Alignment of Cargo Localizations with NPCs
(~20 min per nucleus)
Having determined the location and relative orientation of individual NPCs, the fluorescent spots obtained from cargo complexes undergoing transport can be aligned with those NPCs. The starting input data is an Excel spreadsheet (e.g., “all green spots.csv”) that has a minimum of four columns (the x, y, and z coordinates and the photon counts) of the fluorescence spots obtained through ThunderSTORM analysis. The row numbers correspond to frame numbers.
1) Curate the dataset with “photon_based_filter”, which retains only those localizations for which the number of photons collected was ≥ 1000.
2) Transform the x, y, and z coordinates into red channel coordinates using “green_localization_in_red_channel” using the previously calculated image alignment matrix.
3) Identify all cargo localizations within a 400 nm cube centered on an NPC centroid using “track_localize_whole_roi”.
4) Align the cargo localizations into the averaged NPC scaffold via xyz translation and then rotation based on the pore that they are closest to (the 400 nm cube) using “centering_tracks_wrt_whole” and “track_rotation_in_whole”.
Analysis and Identification of Trajectories
(variable time, depending on experimental question; ~1.5 hr for trajectory categorization per nucleus)
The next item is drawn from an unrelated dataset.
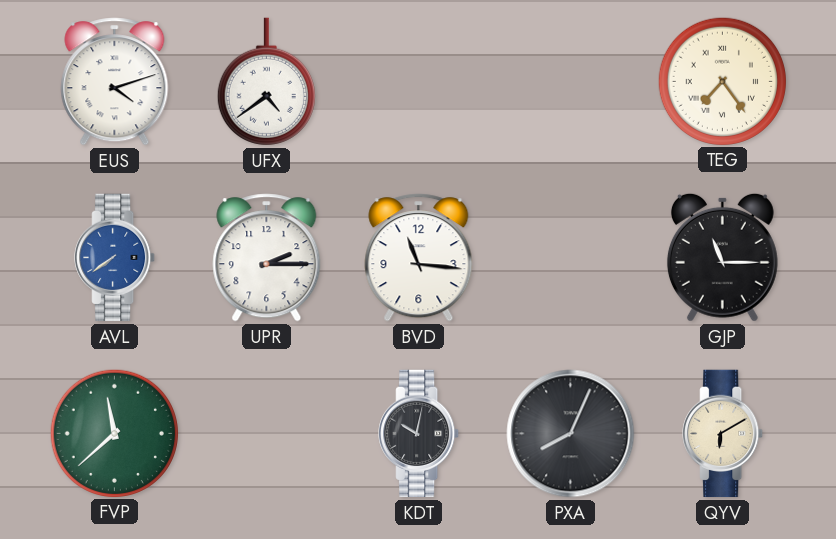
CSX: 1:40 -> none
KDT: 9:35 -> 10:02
Having aligned the cargo complex localizations with the averaged NPC scaffold, the data can then be analyzed as desired. Cargo localizations found in multiple successive frames associated with the same NPC can be assumed to represent the same molecule. We defined trajectories as three or more consecutive localizations. Three consecutive localizations is the minimum number needed to define import, abortive import, export and abortive export, as such categorization requires knowing the initial and eventual compartment as well as confirming that the molecule was bound to the NPC. We separated trajectories into such categories manually.